Back in August, Terry Teachout suggested in the Wall Street Journal that those of us grappling with new media take a few lessons from the history of TV. Television succeeded for a number of reasons, he says, including its unanimous, unquestioning acceptance by the people.
Americans of all ages embraced TV unhesitatingly. They felt no loyalty to network radio, the medium that had entertained and informed them for a quarter-century. When something came along that they deemed superior, they switched off their radios without a second thought. That’s the biggest lesson taught by the new-media crisis of 1949. Nostalgia, like guilt, is a rope that wears thin.
But is this accurate? Did everyone embrace it “without a second thought?”
In a remarkable essay “A Forecast of Television” (1935), Rudolf Arnheim wrote:
Television is a new, hard test of our wisdom. If we succeed in mastering the new medium it will enrich us. But it can also put our mind to sleep. We must not forget that in the past the inability to transport immediate experience and to convey it to others made the use of language necessary and thus compelled the human mind to develop concepts. For in order to describe things one must draw the general from the specific; one must select, compare, think. When communication can be achieved by pointing with the finger, however, the mouth grows silent, the writing hand stops, and the mind shrinks.
More from the same article:
Television will make up for actual physical presence even more than does radio. All the more isolated will be the individual in his retreat, and the balance of trade will be correspondingly precarious: an enormous influx of riches, consumption without services in return. The pathetic hermit, squatting in his room, hundreds of miles away from the scene that he experiences as his present life, the ‘viewer’ who cannot even laugh or applaud without feeling ridiculous, is the final product of a century-long development, which has led from the campfire, the market place, and the arena to the lonesome consumer of spectacles today.

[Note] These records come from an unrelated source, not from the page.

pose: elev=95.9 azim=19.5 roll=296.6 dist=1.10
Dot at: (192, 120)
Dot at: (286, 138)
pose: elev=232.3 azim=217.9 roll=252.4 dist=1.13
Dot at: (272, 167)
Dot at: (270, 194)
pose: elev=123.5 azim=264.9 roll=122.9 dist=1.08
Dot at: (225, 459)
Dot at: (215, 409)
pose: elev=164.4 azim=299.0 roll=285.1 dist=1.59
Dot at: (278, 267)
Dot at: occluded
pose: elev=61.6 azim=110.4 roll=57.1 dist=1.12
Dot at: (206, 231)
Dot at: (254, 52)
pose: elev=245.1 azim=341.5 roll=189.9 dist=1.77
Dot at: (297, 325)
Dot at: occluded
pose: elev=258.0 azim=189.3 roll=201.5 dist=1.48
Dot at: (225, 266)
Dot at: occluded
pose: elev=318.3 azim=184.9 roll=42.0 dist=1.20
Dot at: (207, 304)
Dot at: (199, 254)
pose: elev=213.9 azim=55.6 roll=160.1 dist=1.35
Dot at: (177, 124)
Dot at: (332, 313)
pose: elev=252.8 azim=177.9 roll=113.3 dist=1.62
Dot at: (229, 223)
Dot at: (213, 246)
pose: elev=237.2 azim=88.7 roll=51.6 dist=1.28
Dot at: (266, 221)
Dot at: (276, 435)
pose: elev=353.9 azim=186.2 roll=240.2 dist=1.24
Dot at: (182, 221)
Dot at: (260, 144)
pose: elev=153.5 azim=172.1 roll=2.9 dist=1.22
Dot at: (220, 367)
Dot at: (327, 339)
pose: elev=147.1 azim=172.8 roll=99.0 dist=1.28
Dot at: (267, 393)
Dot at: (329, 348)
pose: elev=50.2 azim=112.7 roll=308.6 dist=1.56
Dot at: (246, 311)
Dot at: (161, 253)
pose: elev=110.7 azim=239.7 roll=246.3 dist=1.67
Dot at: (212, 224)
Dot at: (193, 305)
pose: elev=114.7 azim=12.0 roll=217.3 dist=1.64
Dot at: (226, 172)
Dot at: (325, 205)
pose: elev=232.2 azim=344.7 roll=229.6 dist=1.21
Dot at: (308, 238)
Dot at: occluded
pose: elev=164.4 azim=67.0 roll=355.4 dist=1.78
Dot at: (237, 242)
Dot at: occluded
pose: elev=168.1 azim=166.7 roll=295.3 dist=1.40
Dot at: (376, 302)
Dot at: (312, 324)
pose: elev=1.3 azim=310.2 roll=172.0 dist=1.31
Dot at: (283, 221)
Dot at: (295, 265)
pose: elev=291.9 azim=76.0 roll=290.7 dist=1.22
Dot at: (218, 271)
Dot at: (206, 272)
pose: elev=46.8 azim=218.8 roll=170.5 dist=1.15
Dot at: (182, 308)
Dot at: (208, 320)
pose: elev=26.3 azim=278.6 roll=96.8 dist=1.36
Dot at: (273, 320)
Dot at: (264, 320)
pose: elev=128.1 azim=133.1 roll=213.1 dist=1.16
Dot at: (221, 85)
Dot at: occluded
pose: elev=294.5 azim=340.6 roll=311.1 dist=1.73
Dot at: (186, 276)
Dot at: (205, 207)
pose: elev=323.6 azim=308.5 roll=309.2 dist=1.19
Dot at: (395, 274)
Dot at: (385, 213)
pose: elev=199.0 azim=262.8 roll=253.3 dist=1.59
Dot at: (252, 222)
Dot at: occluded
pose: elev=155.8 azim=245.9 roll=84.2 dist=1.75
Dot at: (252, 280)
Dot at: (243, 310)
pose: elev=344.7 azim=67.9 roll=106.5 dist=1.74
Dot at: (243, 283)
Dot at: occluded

Arnheim does not fit into Terry Teachout’s plan. He neither embraced TV nor fled to the past. He wrote of its potential dangers, but he was no misty-eyed radio-knob-turner. His wariness of the new technology was prescient, not nostalgic.
What can we learn from the past? That TV was immensely popular but not unanimously and unquestioningly accepted. Nor were the critics all clinging to the past. No matter what trends come our way, no matter how popular they may be, they need critics so they don’t get out of hand.